Namun, menurutnya, setiap daging yang masuk telah lolos pemeriksaan yang dibuktikan dengan surat bukti pemeriksaan. “Tapi masyarakat juga tetap harus jeli saat membeli daging. Belilah di tempat yang memang direkomendasikan seperti depot, pasar, dan supermarket.Waspada pada harga daging yang tidak wajar,”katanya.Ada beberapa ciri daging yang tidak berkualitas baik.

Di antaranya,warna daging terlalu pucat atau terlalu gelap (tidak cerah), aroma daging terlalu menyengat, amis, dan bau busuk, penampang daging terasa lembek saat dipegang. “Daging berkualitas baik bersifat kenyal dan tahan sekitar dua bulan jika dimasukan dalam pendingin (freezer),”katanya. Sementara itu, Lembaga Konsumen Yogyakarta (LKY) meminta kepada Pemerintah Kota (pemkot) Yogyakarta untuk memperketat pengawasan peredaran daging di pasar-pasar induk selama Ramadan.

Pasalnya,pasar induk atau pasar besar merupakan titik pasokan daging dari luar kota.Ketua LKY Widijantoro mengatakan, sebagian besar daging yang beredar di Kota Yogyakarta berasal dari luar kota. Artinya,titik awal distribusi daging berada di pasar-pasar induk. Sehingga pengawasan daging cukup di pasar-pasar induk.

“Saya pikir tidak perlu dengan mencegat di jalan yang dijadikan pintu masuk daging ke Kota Yogyakarta. Cukup di pasar induk saja,” kata Widijantoro kemarin. Pemkot,kata dia,berkewajiban melakukan pengawasan terhadap semua barang edar yang masuk ke wilayahnya. Hal itu untuk memastikan kebutuhan warga Kota Yogyakarta terhadap satu komoditas barang tercukupi dan layak konsumsi.
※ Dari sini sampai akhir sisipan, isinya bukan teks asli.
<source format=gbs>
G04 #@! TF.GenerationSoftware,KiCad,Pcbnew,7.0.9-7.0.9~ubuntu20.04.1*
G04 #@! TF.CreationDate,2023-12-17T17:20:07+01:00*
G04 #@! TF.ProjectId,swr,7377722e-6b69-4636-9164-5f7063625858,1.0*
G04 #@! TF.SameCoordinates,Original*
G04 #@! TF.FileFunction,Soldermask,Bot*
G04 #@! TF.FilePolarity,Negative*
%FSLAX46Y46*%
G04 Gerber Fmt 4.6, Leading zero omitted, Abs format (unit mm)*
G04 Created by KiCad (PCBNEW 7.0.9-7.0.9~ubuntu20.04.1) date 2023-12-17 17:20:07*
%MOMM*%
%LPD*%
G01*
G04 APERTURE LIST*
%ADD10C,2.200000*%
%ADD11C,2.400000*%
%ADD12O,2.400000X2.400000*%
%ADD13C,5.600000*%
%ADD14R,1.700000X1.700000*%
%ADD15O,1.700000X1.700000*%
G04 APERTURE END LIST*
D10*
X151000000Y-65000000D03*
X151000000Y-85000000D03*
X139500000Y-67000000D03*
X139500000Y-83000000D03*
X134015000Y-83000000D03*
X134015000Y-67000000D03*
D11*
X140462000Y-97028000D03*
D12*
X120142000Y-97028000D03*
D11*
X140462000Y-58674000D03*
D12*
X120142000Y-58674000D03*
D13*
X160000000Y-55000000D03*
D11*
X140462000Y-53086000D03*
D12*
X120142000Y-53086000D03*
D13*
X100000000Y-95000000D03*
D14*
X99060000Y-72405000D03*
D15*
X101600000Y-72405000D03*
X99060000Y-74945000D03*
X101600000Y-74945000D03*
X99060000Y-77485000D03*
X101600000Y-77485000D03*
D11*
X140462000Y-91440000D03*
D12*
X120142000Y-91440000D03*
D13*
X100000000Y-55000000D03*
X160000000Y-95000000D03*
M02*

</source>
Sehingga pengawasan tidak hanya dikhususkan pada peredaran daging tapi juga barang kebutuhan lainnya. Pengawasan terhadap barang edar tidak hanya sekadar memantau alur distribusinya,tapi juga mengambil tindakan tegas jika menemukan barang kebutuhan yang tidak layak edar.
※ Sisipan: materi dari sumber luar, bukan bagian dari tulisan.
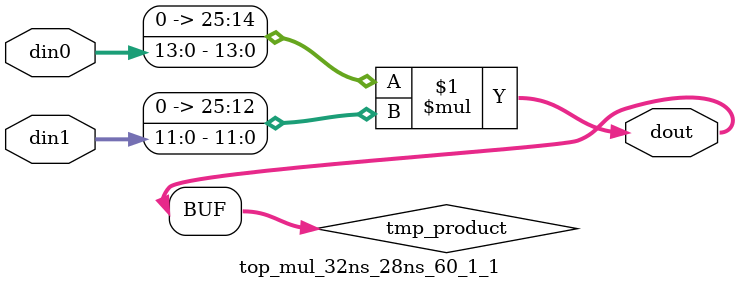
<source format=v>

`timescale 1 ns / 1 ps

  module top_mul_32ns_28ns_60_1_1(din0, din1, dout);
parameter ID = 1;
parameter NUM_STAGE = 0;
parameter din0_WIDTH = 14;
parameter din1_WIDTH = 12;
parameter dout_WIDTH = 26;

input [din0_WIDTH - 1 : 0] din0; 
input [din1_WIDTH - 1 : 0] din1; 
output [dout_WIDTH - 1 : 0] dout;

wire signed [dout_WIDTH - 1 : 0] tmp_product;










assign tmp_product = $signed({1'b0, din0}) * $signed({1'b0, din1});











assign dout = tmp_product;







endmodule

</source>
Pengambilan sanksi tegas didasarkan pada Peraturan Daerah dan Undang- Undang Perlindungan Konsumen. “Pemerintah memiliki payung hukum kuat untuk menindak produsen barang tak layak konsumsi. Termasuk distributor dan pedagang jika mengetahui barang tersebut tidak layak konsumsi tapi tetap diedarkan,”katanya.